Sheep genomes

Sheep genomes

David Sparks Ph.D.
David Sparks Ph.D.
A University of Idaho-led project will define how different genomes determine the unique qualities of popular domestic sheep breeds and Rocky Mountain bighorn sheep.

The mechanisms by which genomes have adapted in environments to produce a diversity of observable traits is a focus of the study. Some of the different domestic sheep include Suffolk, East Friesian, Navajo Churro, St. Croix, Awassi, Merino, and Polypay, a breed that was developed in Idaho in the 1960s.

U of I animal scientist Brenda Murdoch will lead the $500,000 study funded by the U.S. Department of Agriculture National Institute of Food and Agriculture. She is an associate professor in the College of Agricultural and Life Sciences’ Animal, Veterinary and Food Sciences Department.

The research will provide basic genetic data that will increase understanding of how genomes result in different biological traits and empower scientists to more effectively predict the physiological outcomes for improved breeding strategies.

The future uses may help ranchers assess their herds to identify the most productive and disease-free animals and decide which to keep and which to send to market.

Murdoch’s collaborators will include researchers from USDA Agricultural Research Service, Utah State University, New Zealand AgResearch, and the Roslin Institute in Edinburgh, Scotland

The team chose the sheep breeds for the economic value of their diverse biological traits, Murdoch said. Some such as the bighorn and St. Croix draw recognition worldwide for their esthetic appeal and for their susceptibility and resistance to disease and parasites. Others were selected for their excellence in more commercial biological traits such as milking, meat and fiber. Finally, some sheep where selected because something in their genome allows them to thrive in hot and desert conditions.

The project reflects a new strategy for mapping the variation of genomes in a species’ “pangenome,” its complete genomic catalog with it associated biological traits. Called trio binning, the method defines the two parents’ unique contributions to the offspring.

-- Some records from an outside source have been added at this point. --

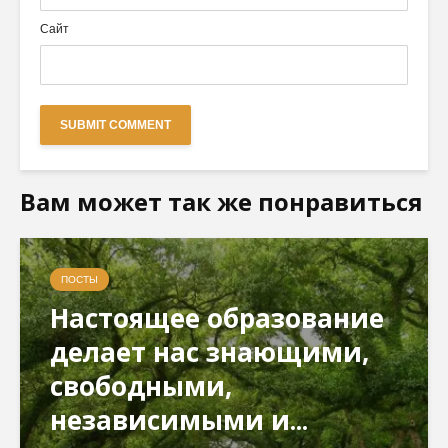
Сайт
Вам может так же понравиться
ПОСТЫ
Настоящее образование
делает нас знающими,
свободными,
независимыми и...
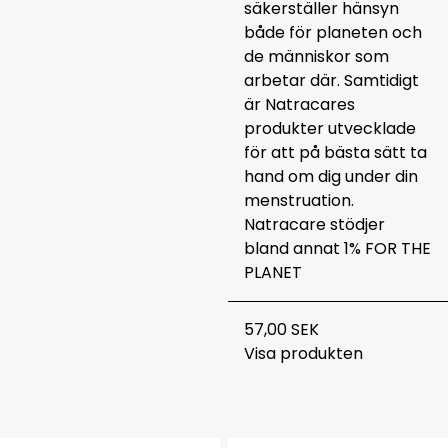
säkerställer hänsyn
både för planeten och
de människor som
arbetar där. Samtidigt
är Natracares
produkter utvecklade
för att på bästa sätt ta
hand om dig under din
menstruation.
Natracare stödjer
bland annat 1% FOR THE
PLANET
57,00 SEK
Visa produkten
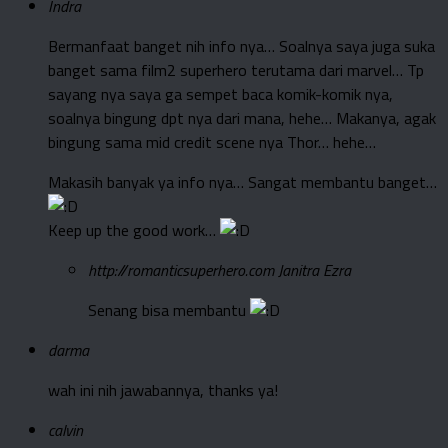
Indra
Bermanfaat banget nih info nya… Soalnya saya juga suka
banget sama film2 superhero terutama dari marvel… Tp
sayang nya saya ga sempet baca komik-komik nya,
soalnya bingung dpt nya dari mana, hehe… Makanya, agak
bingung sama mid credit scene nya Thor… hehe…
Makasih banyak ya info nya… Sangat membantu banget…
Keep up the good work…
http://romanticsuperhero.com
Janitra Ezra
Senang bisa membantu
darma
wah ini nih jawabannya, thanks ya!
calvin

Each parent contributes half of its genome to the offspring, and the offspring represents both of the parental genomes. The researchers will take the offspring to analyze their genetic sequences and the parents’ contributions.

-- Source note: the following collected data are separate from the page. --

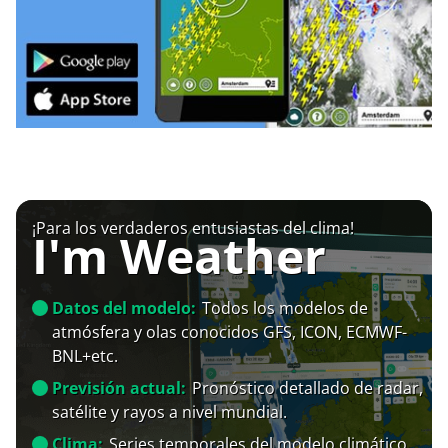
¡Para los verdaderos entusiastas del clima!
I'm Weather
Datos del modelo:
Todos los modelos de
atmósfera y olas conocidos GFS, ICON, ECMWF-
BNL+etc.
Previsión actual:
Pronóstico detallado de radar,
satélite y rayos a nivel mundial.
Clima:
Series temporales del modelo climático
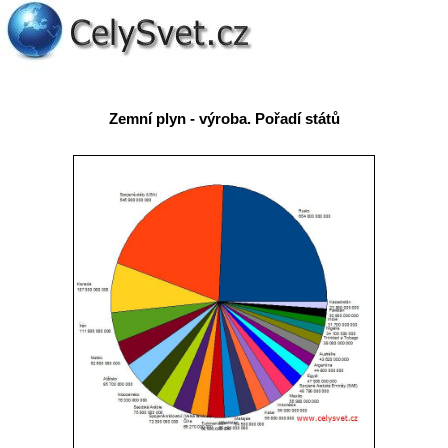
Zemní plyn - výroba. Pořadí států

Through increasingly common technology, scientists can readily sequence genes to predict a plant or animal’s vulnerability to diseases, its productivity, and other characteristics.

The pangenome project will give researchers a more panoramic view of the genetic traits that make sheep what they are.

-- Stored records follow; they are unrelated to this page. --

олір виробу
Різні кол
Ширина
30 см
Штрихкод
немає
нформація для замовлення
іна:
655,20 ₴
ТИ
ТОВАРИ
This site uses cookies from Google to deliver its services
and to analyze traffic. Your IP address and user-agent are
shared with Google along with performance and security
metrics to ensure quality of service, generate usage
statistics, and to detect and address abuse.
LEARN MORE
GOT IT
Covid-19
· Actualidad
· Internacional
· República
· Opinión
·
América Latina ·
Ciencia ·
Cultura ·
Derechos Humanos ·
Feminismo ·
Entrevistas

Genes form the building blocks of the traits that make species from sheep to humans, but often it is how many genes work together that determines how organisms survive.

The potential payoffs are diverse. They range from finding ways to increase the survival of wild bighorn sheep by identifying individuals that are less susceptible to pneumonia to strategies to maximize profits by better matching domestic sheep flocks to range conditions.